Selection —
- - -
FIG. 1B is a schematic representation of an example radio frequency (RF) match system 142. In some embodiments, the RF match system 142 is representative of the RF match system 122 and the RF match system 132. The RF match system 142 is illustrated as receiving a first input 142-1 and a second input 142-2. In an example in which the RF match system 142 is representative of the RF match system 122, the first output 120-1 corresponds to the first input 142-1 and the second output 120-2 corresponds to the second input 142-2. In another example in which the RF match system 142 is representative of the RF match system 132, the third output 126-1 corresponds to the first input 142-1 and the fourth output 126-2 corresponds to the second input 142-2.

As shown, the RF match system 142 includes a sensor 144 for the first input 142-1, a sensor 146 for the second input 142-2, and a tuning circuit 148. The tuning circuit 148 is described in greater detail with respect to FIG. 1C. The RF match system 142 is illustrated to include a controller 150, an interlock 152, a memory 154, a filter 156, and a sensor 158 for an output of the RF match system 142. The controller 150 includes a computing device having one or more processors, memory (e.g., the memory 154), and storage. The one or more processors can include central processing units, graphics processing units, accelerators, etc. The memory (e.g., the memory 154) includes main memory for storing instructions for the one or more processors to execute or data for the one or more processors to operate on.

In some embodiments, the interlock 152 is configured to ensure that at least one condition is met before supplying RF power to the processing region 106 of the plasma processing chamber 102. In various examples, the at least one condition may be a check on cooling systems, gas flow rates, vacuum levels, etc. In one or more embodiments, the interlock 152 may be configured to implement an emergency shutdown of a portion of the plasma processing system 100 in response to detecting a fault associated with the portion of the plasma processing system 100.
- - -
Dataset section —

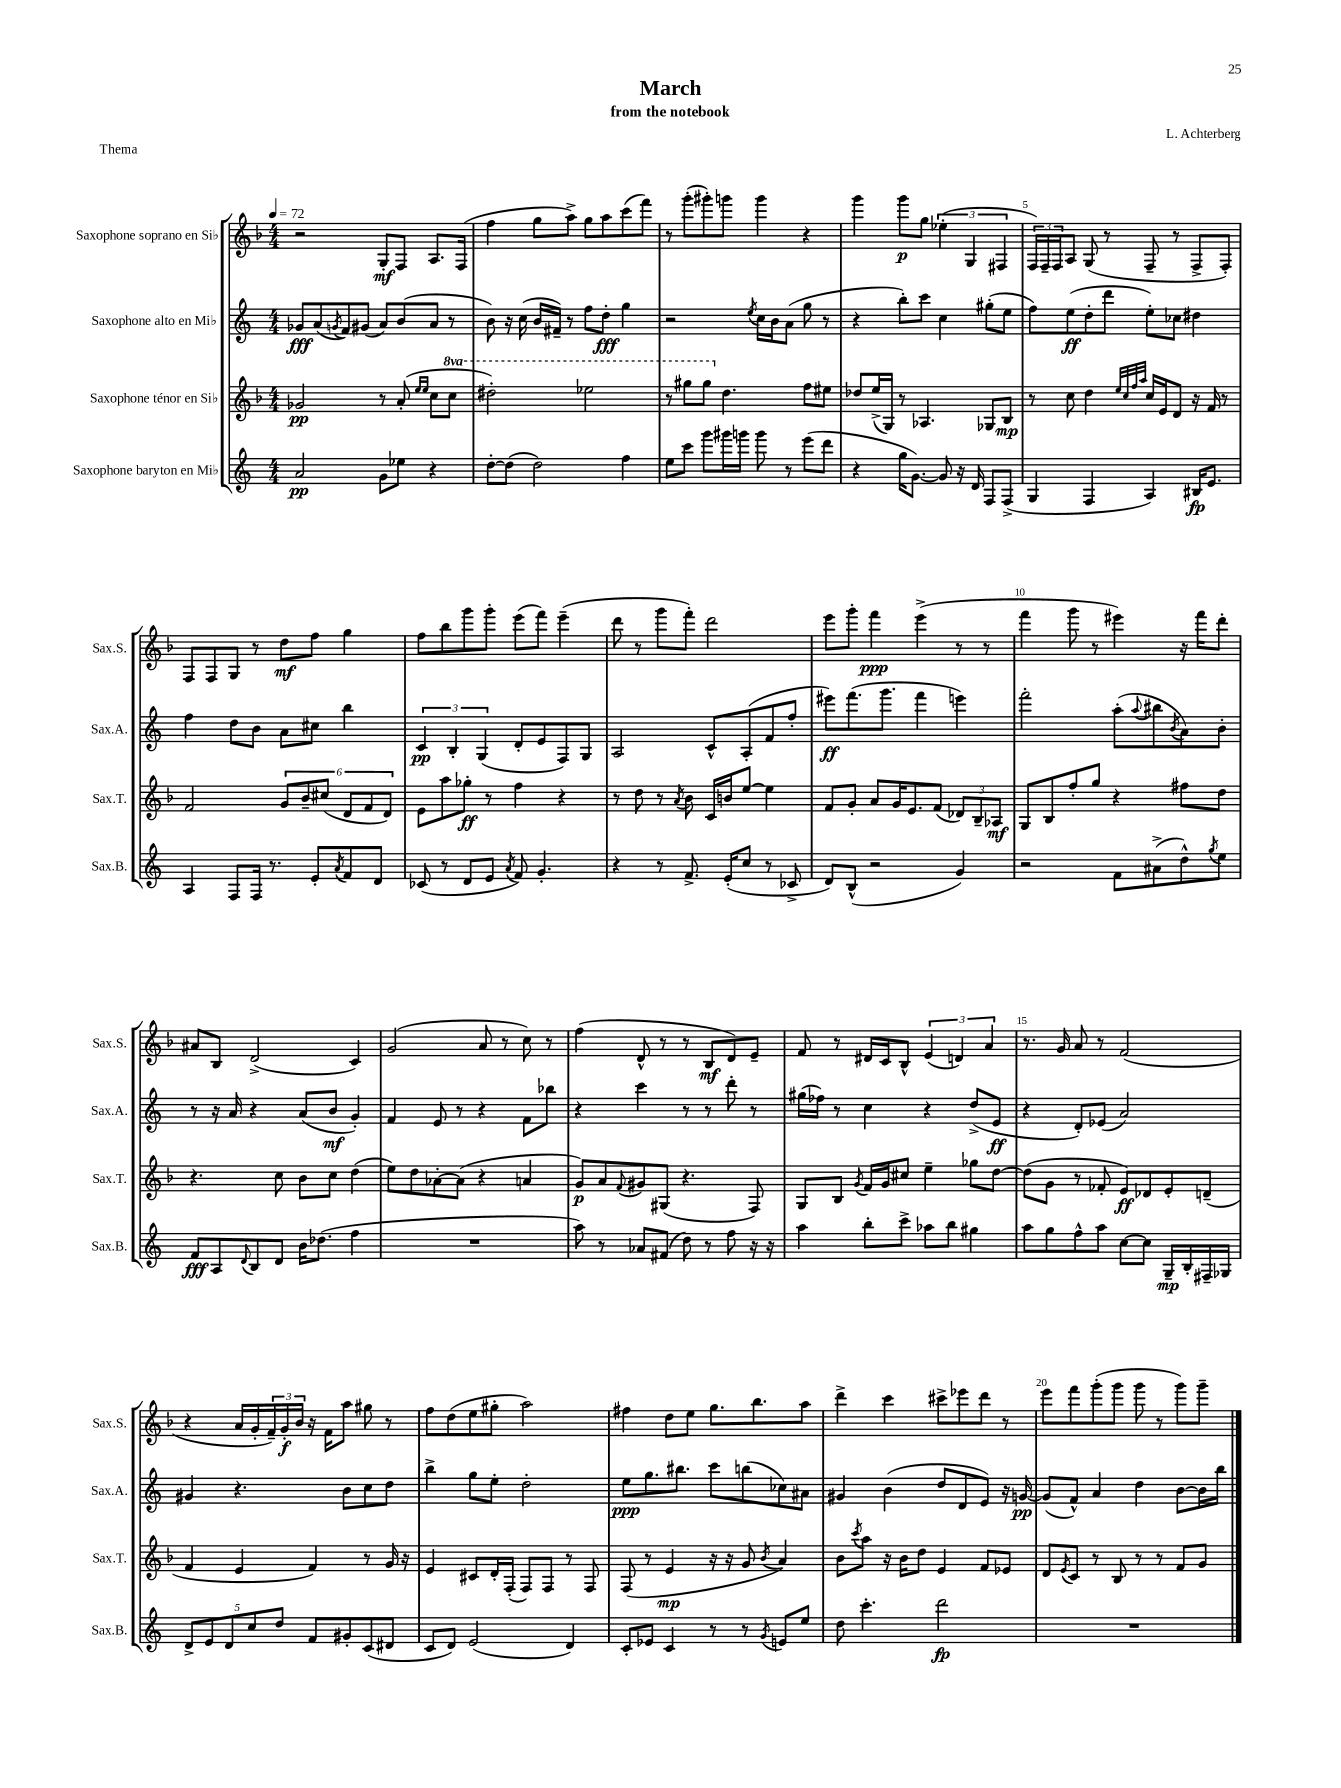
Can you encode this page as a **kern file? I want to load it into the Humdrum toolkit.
- - -
Task statement — Using the RF match system passage, list every component that the RF match system 142 is described as including, with its reference number.

Exercise answer —
- sensor 144 (for the first input 142-1)
- sensor 146 (for the second input 142-2)
- tuning circuit 148
- controller 150
- interlock 152
- memory 154
- filter 156
- sensor 158 (for an output of the RF match system 142)